Q: What is "sexual harassment?"

A: Similar to federal law, MUSC policy recognizes two types of sexual harassment. The first, "quid pro quo" harassment, is characterized by coercion to engage in a sexual relationship either by the threat of negative consequences or the promise of positive ones. Coercion may be blatant or more subtle. The second type of harassment, "hostile work environment"” is characterized by the creation of a highly unpleasant workplace or academic environment by the introduction of sexual behaviors or materials. Determining when a particular behavior becomes harassment is a complex matter. If you have questions regarding these definitions as they apply to your work or school environment, please contact our office.

Q: Who should utilize Office of Gender Equity services? How is it different from Human Resources?

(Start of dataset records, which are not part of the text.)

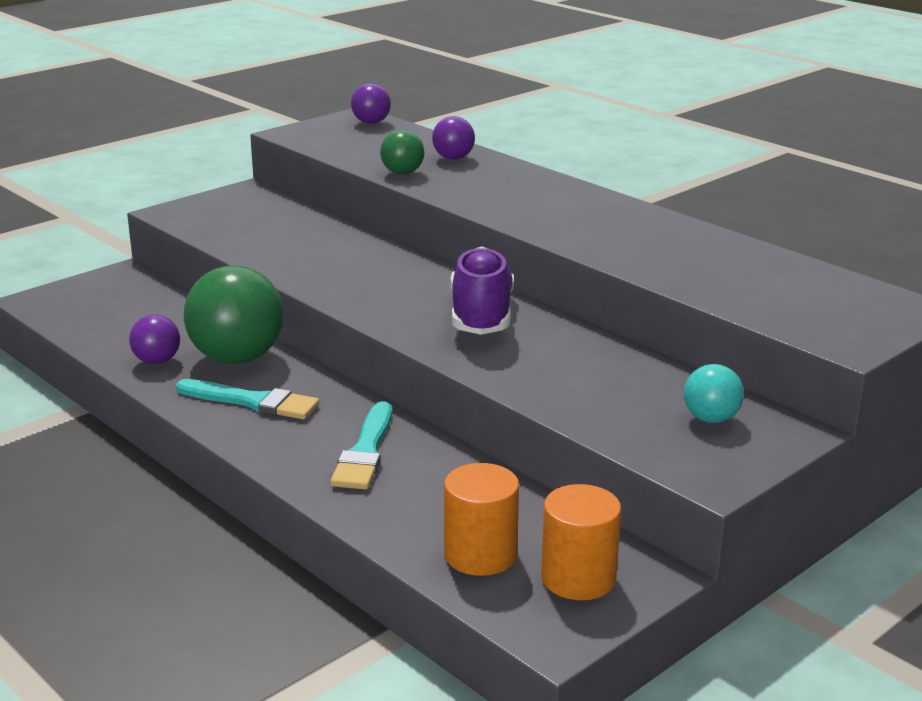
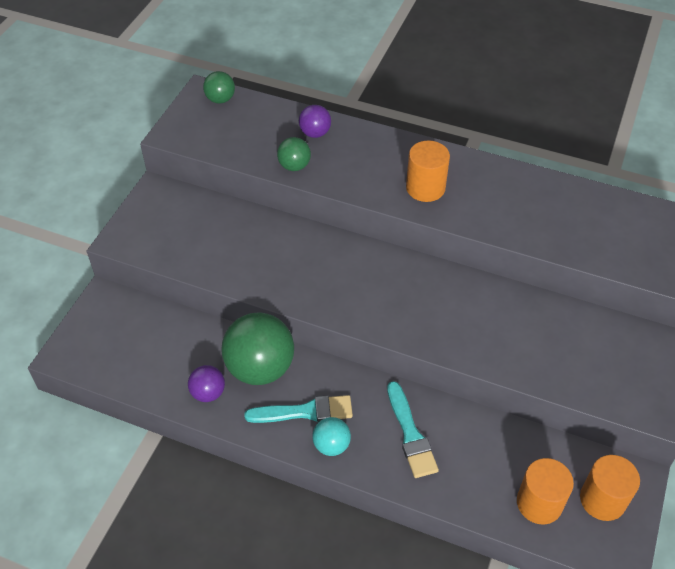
camera: 25 degrees left, 25 degrees up
purple ball [351,83,391,124] -> green ball [203,71,235,103]
purple shoe [451,247,514,335] -> none
turquoise ball [684,364,744,423] -> turquoise ball moved to [312,417,351,456]
none -> orange cylinder [406,141,450,202]

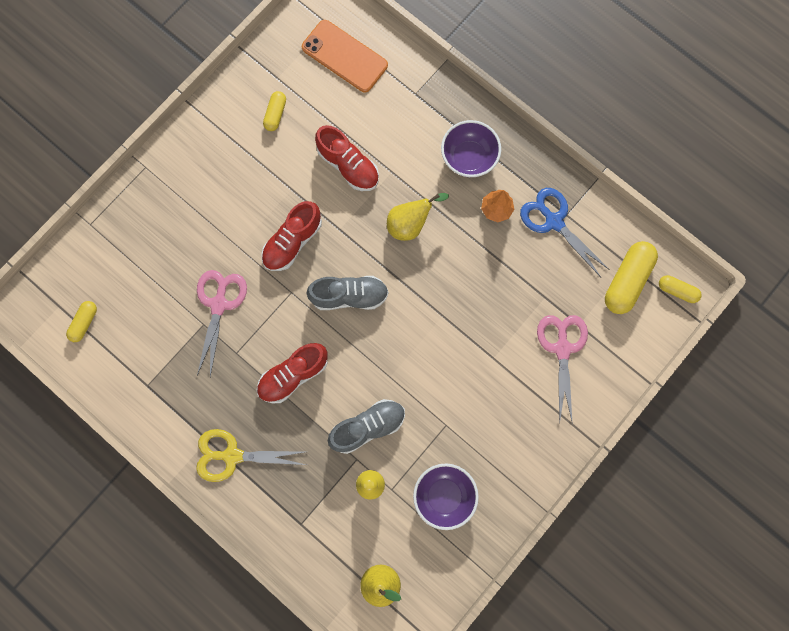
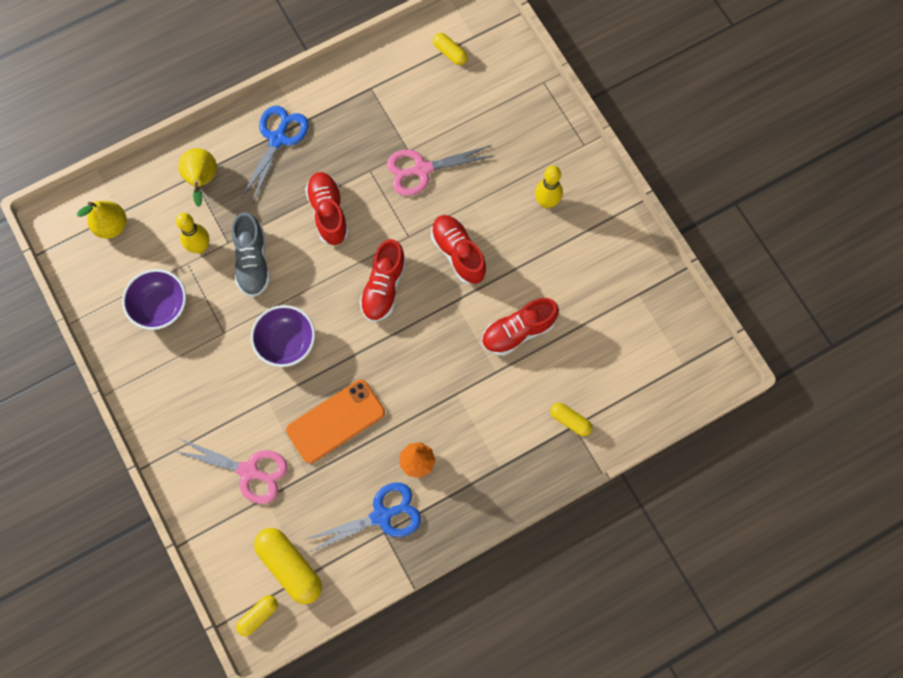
camera: 110 degrees right, 5 degrees down
yellow scissors [196,429,306,482] -> blue scissors [241,106,308,203]
pink scissors [197,270,247,377] -> pink scissors turned 135 degrees clockwise [387,145,493,196]
yellow capsule [263,91,286,131] -> yellow capsule moved to [550,403,592,436]
orange phone [302,20,388,92] -> orange phone moved to [286,380,385,463]
grey shoe [306,276,389,310] -> red shoe [359,239,406,322]
yellow pear [387,193,449,241] -> yellow pear moved to [178,148,217,207]
purple bowl [441,120,501,177] -> purple bowl moved to [251,305,315,367]
none -> yellow bowling pin [535,166,563,209]

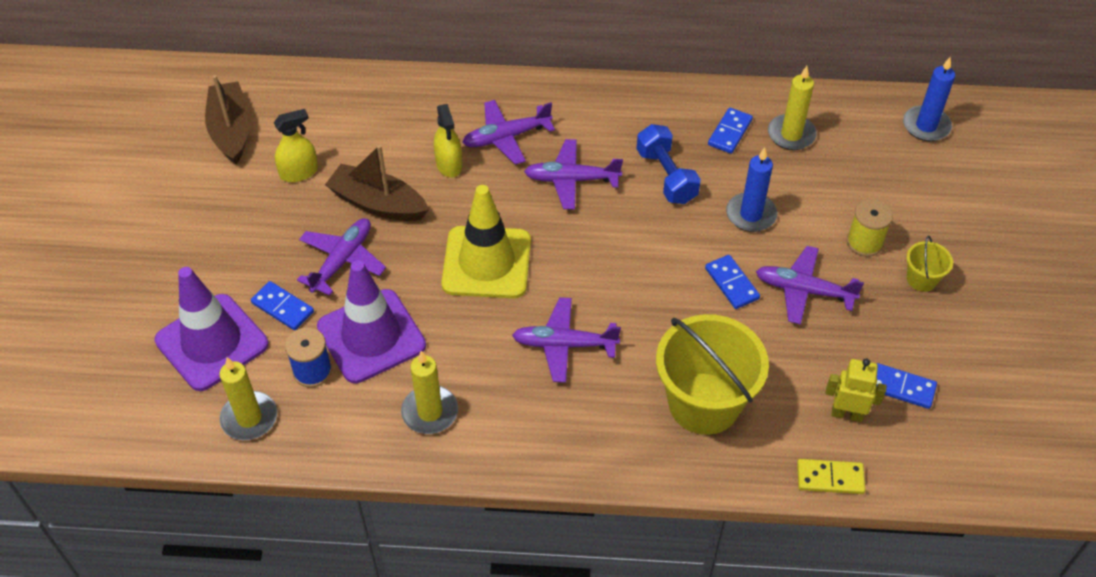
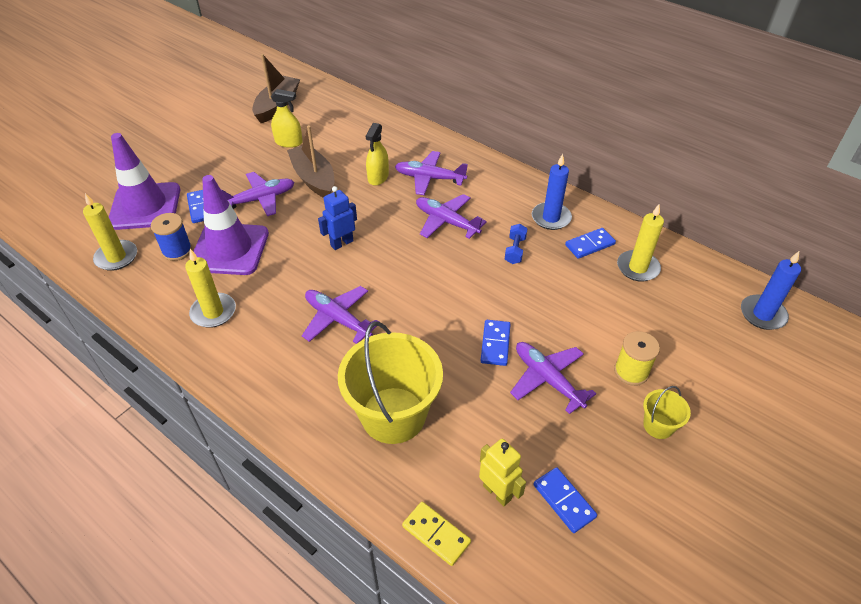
camera: 35 degrees right, 5 degrees down
yellow traffic cone [441,185,531,298] -> blue robot [318,186,357,250]
blue dumbbell [636,124,701,204] -> blue dumbbell [505,224,527,264], size x0.60
blue candle [726,147,777,232] -> blue candle moved to [532,154,572,230]

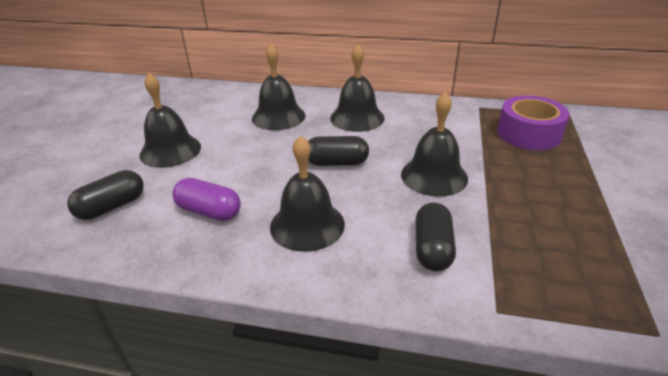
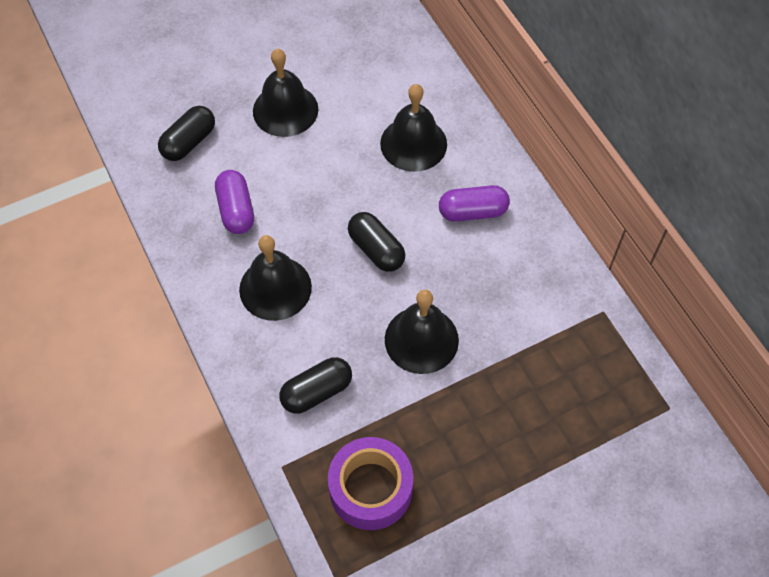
camera: 50 degrees right, 25 degrees up
black capsule [67,170,144,220] -> black capsule turned 60 degrees counterclockwise [158,106,215,161]
black bell [330,44,384,132] -> purple capsule [439,185,510,222]
purple tape [497,96,570,150] -> purple tape moved to [328,437,413,530]

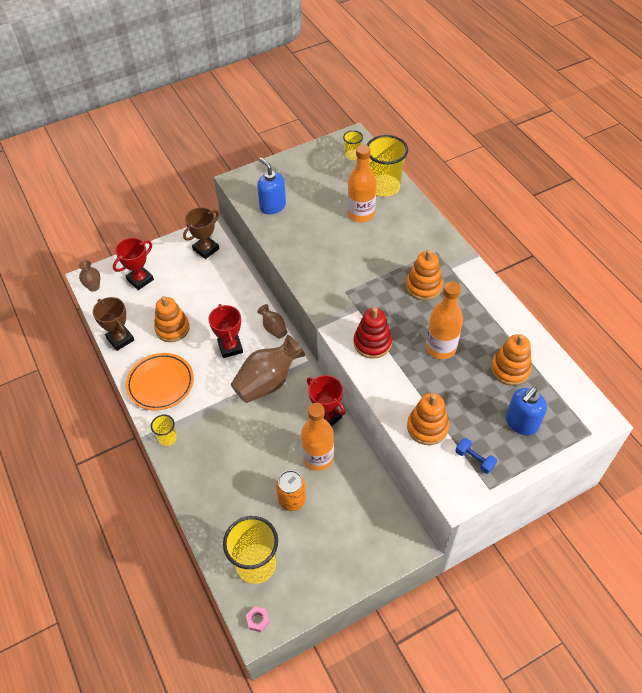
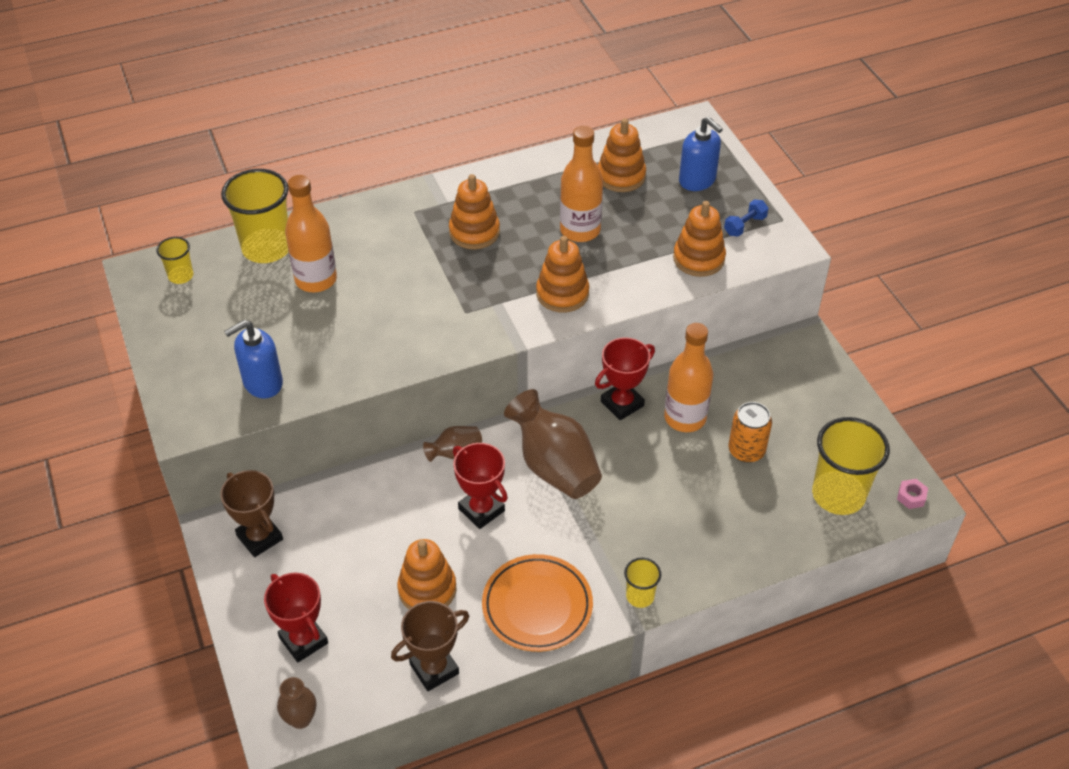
camera: 85 degrees left, 5 degrees down
red trophy [208,304,243,358] -> red trophy turned 60 degrees clockwise [453,443,508,529]
red stacking toy [354,307,392,359] -> orange stacking toy [536,236,589,313]

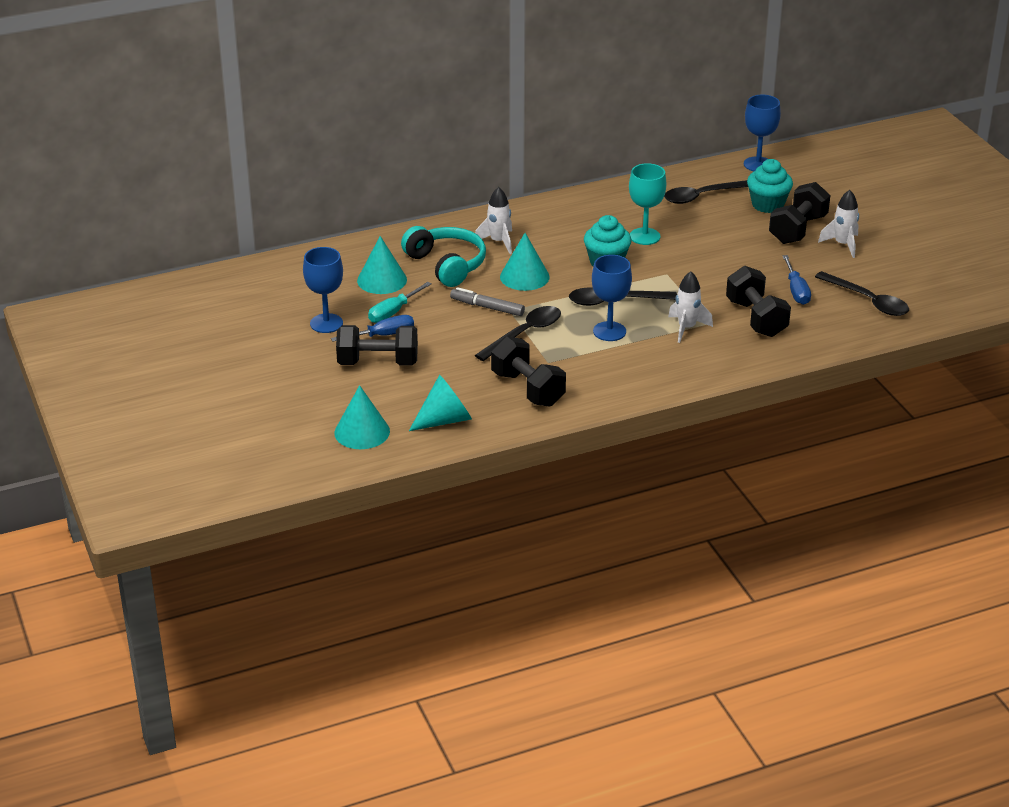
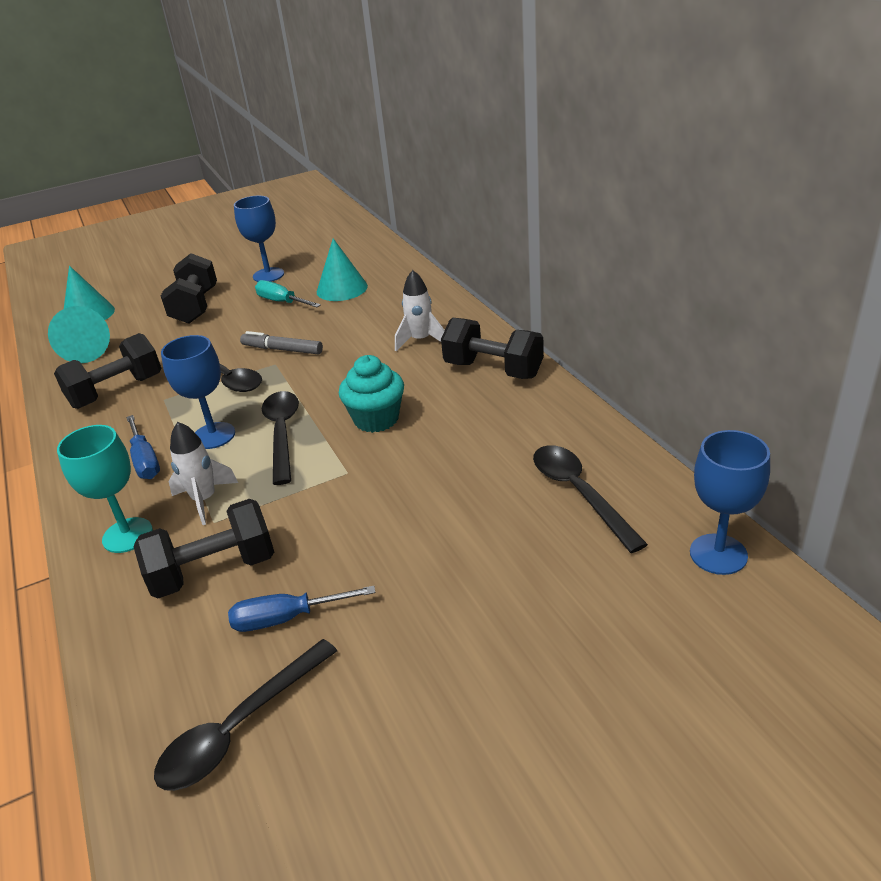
camera: 90 degrees right, 0 degrees up
blue screwdriver [331,315,414,342] -> blue screwdriver moved to [126,415,160,479]
turquoise headphones [401,226,486,287] -> none
grey marker [450,287,525,316] -> grey marker turned 90 degrees counterclockwise [240,331,323,355]
turquoise cone [500,233,550,291] -> none
turquoise goblet [629,163,666,245] -> turquoise goblet moved to [57,425,153,553]
turquoise cupcake [747,159,793,213] -> none
black dumbbell [769,182,830,244] -> black dumbbell moved to [441,318,544,379]
white rocket [818,190,859,258] -> none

A: The Office of Gender Equity serves faculty, students, and residents within all six colleges at the Medical University. The Office of Gender Equity was established to address concerns solely related to gender-related discrimination and sexual harassment within or concerning the academic community of the Medical University. MUSC’s Human Resources departments handle a variety of employee issues, including benefits, retirement, labor disputes, and sexual harassment for employees who are neither faculty nor students. However, if a faculty member, student or resident is the subject of the complaint, any MUSC employee on campus should contact our office rather than Human Resources.

Q: What if I’m uncertain about whether a situation is sexual harassment or some other kind of inappropriate behavior?

A: Such distinctions can be complex. Although sexual harassment is always inappropriate, not all inappropriate behavior is sexual harassment. We recommend that individuals who have questions regarding a particular situation contact our office for assistance. Such consultation can help determine whether the behavior in question may be sexual harassment or something else. Even if the behavior is deemed not to be sexual harassment, the Office of Gender Equity will direct you to the appropriate office or official within your college, or the University, in order to attempt to resolve the situation.

Q: How can I be sure that I will not be retaliated against for making a complaint?

A: MUSC’s policy on sexual harassment includes very strict penalties, up to and including termination, for retaliation against individuals making complaints. The Office of Gender Equity is committed to enforcing these rules and protecting the confidentiality of ALL parties involved in complaints.

Q: If a faculty member or administrator becomes aware of sexual harrassment involving a student, resident, or trainee, are they required to contact the Office of Gender Equity?

A: Yes.  Contacting our office does not necessarily mean that a complaint has to be filed. We will speak with the faculty member or administrator and determine what an appropriate course of action should be.